Early personal computer by Durango Systems Corporation

The Durango F-85 was an early personal computer introduced in September 1978 by Durango Systems Corporation, a company started in 1977 by George E. Comstock, John M. Scandalios and Charles L. Waggoner, all formerly of Diablo Systems. The F-85 could run its own multitasking operating system called DX-85M, which included an integral Indexed Sequential (ISAM) file system and per-task file locking, or alternatively CP/M-80. DX-85M used a text configuration file named CONFIG.SYS five years before this filename was used for a similar purpose under MS-DOS/PC DOS 2.0 in 1983.

The F-85 used single-sided 5¼-inch 100 tpi diskette drives providing 480 KB using a high-density 4/5 group coded encoding. The machine was using a Western Digital FD1781 floppy-disk controller with 77-track Micropolis drives.
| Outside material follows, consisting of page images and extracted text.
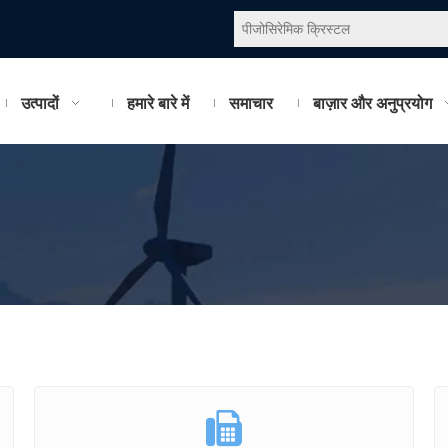
उत्पादों
हमारे बारे में
समाचार
बाज़ार और अनुप्रयोग

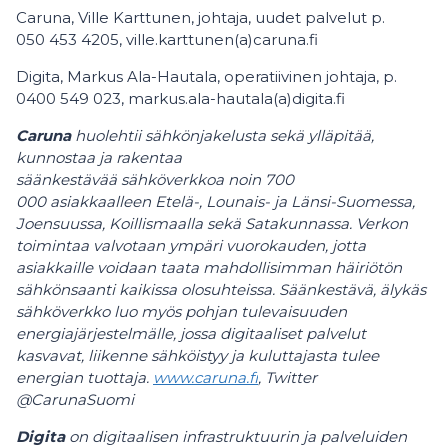
Caruna, Ville Karttunen, johtaja, uudet palvelut p.
050 453 4205, ville.karttunen(a)caruna.fi
Digita, Markus Ala-Hautala, operatiivinen johtaja, p.
0400 549 023, markus.ala-hautala(a)digita.fi
Caruna
huolehtii sähkönjakelusta sekä ylläpitää,
kunnostaa ja rakentaa
säänkestävää sähköverkkoa noin 700
000 asiakkaalleen Etelä-, Lounais- ja Länsi-Suomessa,
Joensuussa, Koillismaalla sekä Satakunnassa. Verkon
toimintaa valvotaan ympäri vuorokauden, jotta
asiakkaille voidaan taata mahdollisimman häiriötön
sähkönsaanti kaikissa olosuhteissa. Säänkestävä, älykäs
sähköverkko luo myös pohjan tulevaisuuden
energiajärjestelmälle, jossa digitaaliset palvelut
kasvavat, liikenne sähköistyy ja kuluttajasta tulee
energian tuottaja.
www.caruna.fi
, Twitter
@CarunaSuomi
Digita
on digitaalisen infrastruktuurin ja palveluiden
In later models this was expanded to a double-sided option for 960 KB (946/947 KB formatted) per diskette.

Durango later dropped the "F-85" model name and adopted a user model system, with 700 being the entry model and 950 being the full-featured model.

Still later, they designed a 80186-/80286-based 16-bit system, the Durango "Poppy"; MS-DOS was selected as the entry operating system.